Key study points:
Primer: Breast cancer is genetically and phenotypically heterogeneous. In the clinic, it is typically categorized into three groups based on therapeutic options: hormone (estrogen or progesterone) receptor positive (ER+, PR+), HER2 amplified and triple negative (not expressing ER, PR or HER2).
Using mRNA expression data, previous studies have delineated subtypes of breast cancer. For example, the PAM50 model uses expression levels of 50 genes to classify breast cancers into 4 “intrinsic subtypes”: Luminal A, Luminal B (both clinically overlapping with hormone receptor positive tumors), HER2-enriched and Basal-like (clinically overlapping with triple negative tumors).
Luminal A tumors (40% of all breast cancers) carry the best prognosis. Luminal B tumors (20% of all cancers) carry a worse prognosis than luminal A tumors. The luminal subtypes, largely hormone receptor positive, are the best candidates for endocrine therapy. The HER2-enriched subtype (10-15% of all cancers) has been targeted using the monoclonal antibody, trastuzumab (Herceptin), with some success. Basal-like (largely triple negative) tumors (15-20% of all cancers) carry a poor prognosis and are most prevalent in younger women, African-American women, and patients with BRCA1 and BRCA2 mutations. These pose the largest therapeutic challenge.
To date, previous gene expression studies have typically integrated at most mRNA expression and DNA copy number data to classify breast cancer subtypes. This study uses data from six different technology platforms.
More background reading:
This [integrated molecular analysis]: Part of the Cancer Genome Atlas project, the study involved DNA samples from 825 patients. The six platforms used were: mRNA expression microarrays, DNA methylation chips, SNP arrays, miRNA sequencing, whole-exome sequencing and reverse-phase protein arrays (RPPA). 463 patients had data from 5 of the 6 platforms (excluding RPPA) and 384 patients had data from all 6 platforms.

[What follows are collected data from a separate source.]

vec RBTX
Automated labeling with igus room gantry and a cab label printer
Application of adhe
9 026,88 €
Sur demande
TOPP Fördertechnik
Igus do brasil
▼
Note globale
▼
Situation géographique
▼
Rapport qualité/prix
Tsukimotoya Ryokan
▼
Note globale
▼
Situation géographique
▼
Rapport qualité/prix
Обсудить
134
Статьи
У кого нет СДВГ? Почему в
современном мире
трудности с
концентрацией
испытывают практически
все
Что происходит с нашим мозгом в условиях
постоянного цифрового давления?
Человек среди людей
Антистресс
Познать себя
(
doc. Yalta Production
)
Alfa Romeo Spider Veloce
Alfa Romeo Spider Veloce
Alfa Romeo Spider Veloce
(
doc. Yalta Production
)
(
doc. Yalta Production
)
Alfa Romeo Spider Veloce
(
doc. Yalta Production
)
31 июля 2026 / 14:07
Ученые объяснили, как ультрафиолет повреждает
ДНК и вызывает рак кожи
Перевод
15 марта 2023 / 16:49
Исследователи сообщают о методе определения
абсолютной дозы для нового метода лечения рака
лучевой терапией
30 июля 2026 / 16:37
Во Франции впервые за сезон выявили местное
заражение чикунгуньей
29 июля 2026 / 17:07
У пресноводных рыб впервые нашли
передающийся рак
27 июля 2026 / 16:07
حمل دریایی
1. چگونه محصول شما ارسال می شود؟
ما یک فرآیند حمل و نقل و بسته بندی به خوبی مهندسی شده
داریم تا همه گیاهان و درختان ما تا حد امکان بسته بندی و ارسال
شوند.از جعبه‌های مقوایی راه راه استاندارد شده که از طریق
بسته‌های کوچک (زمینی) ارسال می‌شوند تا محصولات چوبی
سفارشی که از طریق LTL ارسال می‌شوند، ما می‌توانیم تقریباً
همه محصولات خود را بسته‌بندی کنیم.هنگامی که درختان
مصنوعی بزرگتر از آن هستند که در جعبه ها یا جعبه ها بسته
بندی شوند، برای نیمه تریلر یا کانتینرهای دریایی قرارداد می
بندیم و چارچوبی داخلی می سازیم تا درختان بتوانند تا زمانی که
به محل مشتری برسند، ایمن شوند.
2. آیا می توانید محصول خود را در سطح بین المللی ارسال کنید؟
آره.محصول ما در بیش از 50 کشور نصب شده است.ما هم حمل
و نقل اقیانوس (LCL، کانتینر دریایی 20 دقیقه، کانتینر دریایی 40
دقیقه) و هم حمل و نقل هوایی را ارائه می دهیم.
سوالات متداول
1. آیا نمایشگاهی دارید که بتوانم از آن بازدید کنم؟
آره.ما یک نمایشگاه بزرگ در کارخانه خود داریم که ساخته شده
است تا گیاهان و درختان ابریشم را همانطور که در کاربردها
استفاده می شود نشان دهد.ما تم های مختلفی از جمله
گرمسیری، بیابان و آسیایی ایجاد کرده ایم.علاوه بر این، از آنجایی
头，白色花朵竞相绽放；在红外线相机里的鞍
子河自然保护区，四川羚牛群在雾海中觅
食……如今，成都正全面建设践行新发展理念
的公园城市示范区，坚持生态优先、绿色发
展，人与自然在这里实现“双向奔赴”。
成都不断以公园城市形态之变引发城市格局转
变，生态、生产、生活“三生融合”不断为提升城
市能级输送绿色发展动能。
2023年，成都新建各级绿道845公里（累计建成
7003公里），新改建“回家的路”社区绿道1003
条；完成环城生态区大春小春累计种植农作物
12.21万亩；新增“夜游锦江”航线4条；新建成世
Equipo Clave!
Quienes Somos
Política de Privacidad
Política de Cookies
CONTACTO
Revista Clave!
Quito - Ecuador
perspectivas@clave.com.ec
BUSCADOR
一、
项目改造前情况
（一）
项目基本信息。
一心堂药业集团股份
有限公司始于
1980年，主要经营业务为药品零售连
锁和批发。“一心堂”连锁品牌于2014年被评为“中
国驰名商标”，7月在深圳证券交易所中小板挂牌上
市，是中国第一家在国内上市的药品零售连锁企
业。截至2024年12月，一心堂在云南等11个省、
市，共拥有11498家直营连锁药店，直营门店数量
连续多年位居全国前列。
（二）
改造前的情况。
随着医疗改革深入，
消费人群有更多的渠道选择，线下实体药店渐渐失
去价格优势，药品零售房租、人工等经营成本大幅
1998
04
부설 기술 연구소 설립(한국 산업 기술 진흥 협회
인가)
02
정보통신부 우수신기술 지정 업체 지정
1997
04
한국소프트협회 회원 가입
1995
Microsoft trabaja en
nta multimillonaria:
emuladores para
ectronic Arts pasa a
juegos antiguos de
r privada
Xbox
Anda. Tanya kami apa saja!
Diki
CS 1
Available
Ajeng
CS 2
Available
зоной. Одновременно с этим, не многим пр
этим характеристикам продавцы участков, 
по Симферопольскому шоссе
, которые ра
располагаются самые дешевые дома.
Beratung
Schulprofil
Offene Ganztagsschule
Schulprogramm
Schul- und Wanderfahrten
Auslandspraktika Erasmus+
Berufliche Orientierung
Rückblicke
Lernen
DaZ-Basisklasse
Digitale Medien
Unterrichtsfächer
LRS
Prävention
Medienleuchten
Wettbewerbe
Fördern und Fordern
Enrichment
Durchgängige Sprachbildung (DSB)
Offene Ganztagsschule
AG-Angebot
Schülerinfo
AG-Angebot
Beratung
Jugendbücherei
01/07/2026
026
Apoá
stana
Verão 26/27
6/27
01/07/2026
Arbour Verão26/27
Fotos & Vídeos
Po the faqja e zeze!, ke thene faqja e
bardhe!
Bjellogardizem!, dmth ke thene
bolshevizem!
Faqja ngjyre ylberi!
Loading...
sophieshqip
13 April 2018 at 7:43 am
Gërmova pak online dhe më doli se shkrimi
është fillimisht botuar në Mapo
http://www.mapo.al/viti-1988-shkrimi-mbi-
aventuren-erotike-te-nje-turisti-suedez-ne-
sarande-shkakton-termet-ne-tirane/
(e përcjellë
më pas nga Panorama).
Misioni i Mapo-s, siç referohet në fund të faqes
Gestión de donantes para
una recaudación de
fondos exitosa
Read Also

Clustering analyses of the mRNA expression data agreed with the intrinsic subtypes defined in the PAM50 model. Analysis of data from most of the other platforms also correlated well with these four breast cancer subtypes, suggesting that these subtypes do constitute distinct disease entities.
Interestingly, clinically HER2+ cancers did not always fall into the HER2-enriched mRNA subtype. This indicates that there may be two types of HER2+ tumors, which may respond differently to drugs that target HER2.
Another striking finding is that the particularly lethal basal-like (triple negative) cancers have some molecular characteristics of serous ovarian cancers.
In sum: This study adds to our understanding of the genetic heterogeneity of breast cancer by integrating an unprecedented amount of molecular data, from direct sequencing to gene expression, protein levels and even epigenetic modifications.
The study validates the four intrinsic subtypes described in the PAM50 model and illuminates in significant detail the molecular differences between these subtypes. These molecular differences, in turn, may enable more targeted therapies tailored to each breast cancer subtype in the future.
More immediate therapeutic implications are also present. Improved targeting of the appropriate Her2 tumor subtype would circumvent unnecessary treatment of the other subtype with trastuzumab, an expensive and occasionally cardiotoxic drug. The molecular commonalities between basal-cell (triple negative) breast cancer and serous ovarian cancer raise the question of a common cause, and may warrant therapy of such cancers with both routine and emerging ovarian cancer therapy.
While a significant step forward, and the most comprehensive molecular portrait of breast cancer to date, this study will inevitably be supplanted in the future by works integrating data from even more technology platforms.